Итальянка наконец скрывается в купе, а я, не теряя времени, почти бегу в другой конец вагона. Мне почему-то кажется, что объявление по радио отнюдь не означает конца затянувшейся остановки и связано с каким-то сюрпризом для пассажиров. Если это так, то лучше будет смирно сидеть на месте, сменив обычную обувь на теплые домашние туфли без задников и погрузившись в чтение детективного романа.
Так я и делаю; заодно достаю с верхней полки верблюжий халат и набрасываю его поверх пиджака. Согревшись, закуриваю и жду.
Тихие шаги в коридоре. Негромко брошенная фраза, в которой мелким и сухим горошком перекатывается буква «р», и вслед за проводником в коричневой курточке через порог купе перешагивает Вешалка с обвисающим с плечиков костюмом. Костюм черный, в скромную тонкую полоску... Сюрприз, хотя и не тот, о котором я думал.
Вешалка складывается пополам и опускается на диванчик напротив. Загромождая проход, на коврик укладывается желтый кожаный кофр — весь в ремнях, как полицейский на смотре, — а рядом с кофром протягиваются две жерди в брюках, такие длинные, что проводник, выходя, едва не спотыкается о них.

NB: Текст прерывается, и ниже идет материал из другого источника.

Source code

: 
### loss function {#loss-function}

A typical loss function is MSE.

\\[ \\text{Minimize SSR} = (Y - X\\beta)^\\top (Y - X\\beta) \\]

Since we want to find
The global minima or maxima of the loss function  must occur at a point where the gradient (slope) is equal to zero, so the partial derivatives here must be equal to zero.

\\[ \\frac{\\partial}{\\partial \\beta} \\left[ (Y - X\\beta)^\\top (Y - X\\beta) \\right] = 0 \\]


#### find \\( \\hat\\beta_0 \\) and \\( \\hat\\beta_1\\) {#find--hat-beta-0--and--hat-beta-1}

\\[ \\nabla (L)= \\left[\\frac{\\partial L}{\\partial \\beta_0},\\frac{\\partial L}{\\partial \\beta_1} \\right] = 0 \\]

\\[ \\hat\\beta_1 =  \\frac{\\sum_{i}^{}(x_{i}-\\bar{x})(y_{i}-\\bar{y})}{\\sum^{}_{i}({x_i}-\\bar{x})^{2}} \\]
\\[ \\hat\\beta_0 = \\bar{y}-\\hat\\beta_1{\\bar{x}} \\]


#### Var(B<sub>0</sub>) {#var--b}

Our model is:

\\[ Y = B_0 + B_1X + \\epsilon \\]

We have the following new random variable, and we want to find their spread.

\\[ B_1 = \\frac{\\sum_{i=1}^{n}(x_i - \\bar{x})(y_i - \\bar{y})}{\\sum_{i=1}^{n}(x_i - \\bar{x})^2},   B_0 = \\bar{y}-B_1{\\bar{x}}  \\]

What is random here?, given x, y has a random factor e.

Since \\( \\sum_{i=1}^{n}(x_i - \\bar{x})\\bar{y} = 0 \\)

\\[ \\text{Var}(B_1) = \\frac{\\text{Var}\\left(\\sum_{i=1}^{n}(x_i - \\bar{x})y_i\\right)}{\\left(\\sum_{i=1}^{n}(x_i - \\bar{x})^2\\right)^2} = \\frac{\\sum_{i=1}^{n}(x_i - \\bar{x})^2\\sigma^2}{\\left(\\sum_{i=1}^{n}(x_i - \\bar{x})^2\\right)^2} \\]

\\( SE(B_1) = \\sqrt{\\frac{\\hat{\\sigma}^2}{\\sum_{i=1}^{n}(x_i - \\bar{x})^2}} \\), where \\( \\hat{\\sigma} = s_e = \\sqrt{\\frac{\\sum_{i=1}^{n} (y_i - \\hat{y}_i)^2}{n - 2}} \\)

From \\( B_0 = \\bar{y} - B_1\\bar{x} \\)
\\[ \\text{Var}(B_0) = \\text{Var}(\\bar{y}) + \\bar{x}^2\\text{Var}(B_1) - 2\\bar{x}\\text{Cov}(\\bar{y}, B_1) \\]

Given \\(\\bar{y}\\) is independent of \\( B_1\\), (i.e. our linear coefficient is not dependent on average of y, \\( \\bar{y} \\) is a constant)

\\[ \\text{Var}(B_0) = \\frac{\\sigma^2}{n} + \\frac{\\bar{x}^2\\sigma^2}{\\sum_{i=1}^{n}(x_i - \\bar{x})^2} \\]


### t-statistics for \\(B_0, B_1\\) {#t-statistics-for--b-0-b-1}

— Мерзкая погода, — говорит Вешалка вместо приветствия. — Э?
Я соглашаюсь:
— Совсем не похоже на лето...
У Вешалки четкий берлинский акцент и серые волосы. Не сразу поймешь, что это — естественная окраска или седина. Нахожу необходимым представиться:
— Слави Багрянов. Коммерсант.
— Фон Кольвиц.
И все. Ни имени, ни профессии. Так и должно быть: для немца, да еще обладателя приставки «фон» перед фамилией, болгарский торговец — парвеню, неровня. Тем лучше, путешествие пройдет без утомительной дорожной болтовни, после которой чувствуешь себя обворованным.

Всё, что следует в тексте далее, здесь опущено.